▸ EXERCISE PASSAGE:
Author: Chimamanda Ngozi Adichie
Publication Information: Knopf. 2025. 416 pages.
ISBN: 0593802721 / 978-0593802724
Rating: ★★
Book Source: I received this book through NetGalley free of cost in exchange for an honest review.
Opening Sentence: "I have always longed to be known, truly known, by another human being."
Favorite Quote: "Something inside you, not the heart. The spirit. The spirit cannot break, even if your heart break. Your spirit stay strong."
I love the opening sentence of this book. That idea is something most, if not all, of us hold dear. To be seen. To be known. To be heard. The unsaid corollary accompanies. We wish to be seen with all our beauty and all our faults, and we wish for that someone to love for all our beauty and our faults. I am excited to get into the book and follow the idea.
I love the idea of the book - interconnected stories of four women, each independent, each strong in her own way, each weak. each part of a sisterhood holding each other up. I am excited to get into the book and learn more about the story of these women.

▸ DATA EXTRACTS:
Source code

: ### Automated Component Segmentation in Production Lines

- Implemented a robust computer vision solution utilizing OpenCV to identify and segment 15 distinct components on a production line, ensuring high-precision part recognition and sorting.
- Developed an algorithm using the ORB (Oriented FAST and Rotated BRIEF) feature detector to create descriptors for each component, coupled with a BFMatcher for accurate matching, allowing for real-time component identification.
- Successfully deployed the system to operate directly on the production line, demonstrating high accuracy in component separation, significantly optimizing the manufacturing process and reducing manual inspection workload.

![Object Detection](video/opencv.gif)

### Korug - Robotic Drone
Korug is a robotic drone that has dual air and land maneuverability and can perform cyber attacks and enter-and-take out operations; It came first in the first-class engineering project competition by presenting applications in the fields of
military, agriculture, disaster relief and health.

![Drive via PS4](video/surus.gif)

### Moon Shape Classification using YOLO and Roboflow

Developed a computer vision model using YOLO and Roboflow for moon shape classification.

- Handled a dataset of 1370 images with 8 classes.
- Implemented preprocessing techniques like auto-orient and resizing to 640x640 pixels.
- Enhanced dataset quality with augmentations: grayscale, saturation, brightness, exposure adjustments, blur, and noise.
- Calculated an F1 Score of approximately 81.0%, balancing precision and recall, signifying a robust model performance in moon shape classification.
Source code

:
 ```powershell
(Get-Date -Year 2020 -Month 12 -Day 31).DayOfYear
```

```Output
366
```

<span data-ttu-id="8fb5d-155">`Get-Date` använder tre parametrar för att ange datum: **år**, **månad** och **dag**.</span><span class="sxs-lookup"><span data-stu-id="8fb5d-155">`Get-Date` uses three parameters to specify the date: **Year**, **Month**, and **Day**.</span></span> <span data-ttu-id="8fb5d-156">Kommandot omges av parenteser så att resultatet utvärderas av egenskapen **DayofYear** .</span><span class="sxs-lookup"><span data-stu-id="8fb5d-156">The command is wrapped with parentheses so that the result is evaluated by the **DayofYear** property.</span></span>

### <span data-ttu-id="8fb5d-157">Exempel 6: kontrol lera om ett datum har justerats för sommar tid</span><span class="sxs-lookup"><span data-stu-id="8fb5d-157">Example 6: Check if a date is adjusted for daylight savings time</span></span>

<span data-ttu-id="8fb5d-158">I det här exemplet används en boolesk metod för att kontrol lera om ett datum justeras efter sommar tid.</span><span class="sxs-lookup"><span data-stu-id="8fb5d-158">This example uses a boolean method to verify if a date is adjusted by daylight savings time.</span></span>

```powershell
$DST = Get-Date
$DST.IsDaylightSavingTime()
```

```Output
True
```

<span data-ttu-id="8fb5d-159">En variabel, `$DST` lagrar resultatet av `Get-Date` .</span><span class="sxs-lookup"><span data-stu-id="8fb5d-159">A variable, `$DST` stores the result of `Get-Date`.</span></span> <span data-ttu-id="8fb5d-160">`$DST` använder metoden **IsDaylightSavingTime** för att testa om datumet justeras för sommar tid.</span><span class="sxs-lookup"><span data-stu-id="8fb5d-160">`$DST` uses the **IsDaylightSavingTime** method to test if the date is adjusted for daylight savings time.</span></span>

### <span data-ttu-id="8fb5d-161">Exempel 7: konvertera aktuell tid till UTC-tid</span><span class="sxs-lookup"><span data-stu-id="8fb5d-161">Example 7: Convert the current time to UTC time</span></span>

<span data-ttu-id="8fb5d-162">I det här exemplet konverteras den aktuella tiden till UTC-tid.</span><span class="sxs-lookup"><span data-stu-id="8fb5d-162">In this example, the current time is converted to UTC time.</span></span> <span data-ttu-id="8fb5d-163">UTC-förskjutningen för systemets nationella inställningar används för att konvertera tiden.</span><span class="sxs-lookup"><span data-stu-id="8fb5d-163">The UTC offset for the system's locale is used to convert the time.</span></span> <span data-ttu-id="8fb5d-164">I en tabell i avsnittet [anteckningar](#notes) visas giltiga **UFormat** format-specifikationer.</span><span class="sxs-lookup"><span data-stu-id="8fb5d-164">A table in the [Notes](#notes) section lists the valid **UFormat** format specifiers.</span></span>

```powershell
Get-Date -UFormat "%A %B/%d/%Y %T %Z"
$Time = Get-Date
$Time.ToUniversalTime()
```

▸ QUESTIONS TO ANSWER:
1. List every labeled field heading that appears at the top of the book review, before the reviewer's paragraphs begin.
2. Answer each question from the book review, one answer per line:
(a) How many pages does the book have?
(b) Through what service did the reviewer receive the book?
(c) How many women's stories does the book interconnect?
3. Transcribe the book review from "Author: Chimamanda Ngozi" up to and including "follow the idea.".

▸ ANSWERS TO THE PROBLEMS:
1.
Author
Publication Information
ISBN
Rating
Book Source
Opening Sentence
Favorite Quote

2.
(a) 416
(b) NetGalley
(c) Four

3.
Author: Chimamanda Ngozi Adichie
Publication Information: Knopf. 2025. 416 pages.
ISBN: 0593802721 / 978-0593802724
Rating: ★★
Book Source: I received this book through NetGalley free of cost in exchange for an honest review.
Opening Sentence: "I have always longed to be known, truly known, by another human being."
Favorite Quote: "Something inside you, not the heart. The spirit. The spirit cannot break, even if your heart break. Your spirit stay strong."
I love the opening sentence of this book. That idea is something most, if not all, of us hold dear. To be seen. To be known. To be heard. The unsaid corollary accompanies. We wish to be seen with all our beauty and all our faults, and we wish for that someone to love for all our beauty and our faults. I am excited to get into the book and follow the idea.